To overcome the legislative impasse caused by the absence of a speaker, Democrats have proposed granting limited powers to Speaker Pro Tempore Patrick McHenry, who took the speaker’s gavel when McCarthy was ousted. The initiative could be voted on as early as Wednesday. The idea is that the House could resume functioning even without a permanent Speaker. With this, the House could avert a looming federal government shutdown next month when a stopgap measure approved a few weeks ago expires. The chamber could also approve an aid package for Ukraine and Israel that President Joe Biden plans to request as soon as it is feasible.
Jordan, 59, has encountered pushback from moderate Republicans who oppose his election on a variety of grounds. Some represent districts with a centrist constituency, where Biden won in the 2020 election, and believe electing a Trump-allied election denier could make them lose their seats in the 2024 elections. Others, primarily from the House Budget Committee, see in Jordan an enemy of government spending, even when it is to deal with emergencies and natural disasters. Some simply refuse to elect a congressman who was singled out by the committee investigating the assault on the U.S. Capitol for his role in the Jan. 6, 2021 insurgence. Jordan defended Trump’s efforts to overturn Biden’s victory in the 2020 election.
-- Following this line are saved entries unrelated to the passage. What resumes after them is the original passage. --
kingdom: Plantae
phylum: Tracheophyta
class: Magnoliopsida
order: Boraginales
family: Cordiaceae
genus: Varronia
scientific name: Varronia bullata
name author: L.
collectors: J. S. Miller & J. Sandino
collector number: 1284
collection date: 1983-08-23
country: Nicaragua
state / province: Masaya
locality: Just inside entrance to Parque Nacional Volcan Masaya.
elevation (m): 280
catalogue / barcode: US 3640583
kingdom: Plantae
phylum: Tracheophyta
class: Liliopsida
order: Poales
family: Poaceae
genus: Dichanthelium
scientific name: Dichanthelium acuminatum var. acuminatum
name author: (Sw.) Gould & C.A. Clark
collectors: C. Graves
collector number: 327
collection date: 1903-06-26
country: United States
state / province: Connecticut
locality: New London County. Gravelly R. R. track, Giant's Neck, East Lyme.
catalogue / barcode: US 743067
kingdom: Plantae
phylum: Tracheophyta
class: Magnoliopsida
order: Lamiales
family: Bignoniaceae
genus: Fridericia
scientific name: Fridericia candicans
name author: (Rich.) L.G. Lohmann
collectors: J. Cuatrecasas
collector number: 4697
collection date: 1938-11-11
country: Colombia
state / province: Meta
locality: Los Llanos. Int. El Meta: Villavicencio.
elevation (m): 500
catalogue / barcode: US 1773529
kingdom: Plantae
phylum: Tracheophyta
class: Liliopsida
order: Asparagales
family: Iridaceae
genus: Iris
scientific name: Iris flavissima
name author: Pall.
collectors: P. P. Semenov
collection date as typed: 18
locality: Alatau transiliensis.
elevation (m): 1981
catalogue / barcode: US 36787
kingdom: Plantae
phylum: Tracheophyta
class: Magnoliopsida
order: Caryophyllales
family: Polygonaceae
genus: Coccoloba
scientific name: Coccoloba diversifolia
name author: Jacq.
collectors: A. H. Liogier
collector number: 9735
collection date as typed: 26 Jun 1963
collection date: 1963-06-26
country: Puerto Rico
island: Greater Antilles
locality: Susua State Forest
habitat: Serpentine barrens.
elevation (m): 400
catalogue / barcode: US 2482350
Moderate Republicans have been pressured by their hard-right colleagues and conservative media to kowtow to the Trumpist candidate, who has not signed a single bill in Congress in his more than 16 years as a legislator. He has been more an agent of chaos than a consensus-builder. Former Republican House Speaker John Boener went so far as to call him a “legislative terrorist.”
Jordan has garnered less support from his party, in fact, than McCarthy had to remain as speaker. Some members of Congress are proposing that the motion to vacate the speakership — used to dethrone McCarthy — be reformed, so a handful of House Republicans can never again force a speaker out without a majority to elect a replacement.
The conservative-leaning The Wall Street Journal criticized that attitude in an editorial that must have made the ears of Matt Gaetz, the congressman behind McCarthy’s ouster, ring: “What kind of an idiot mutineer takes over the man-of-war, tosses the captain overboard, and then spends two weeks pulling ropes at random, hoping like hell that the thing will somehow drift ashore before the supplies run out?”
The legislative gridlock caused by the speaker debacle is further complicated by the fact that the Senate has a Democratic majority of 51 to 49, while the House of Representatives, where there are two vacancies, is dominated by the Republicans (221 to 212). For the approval of any law, including budgetary ones, a majority is needed in both, which forces negotiations, cessions and compromises, just the opposite of Jim Jordan’s record, who prefers to fight, just as he did when he was a student.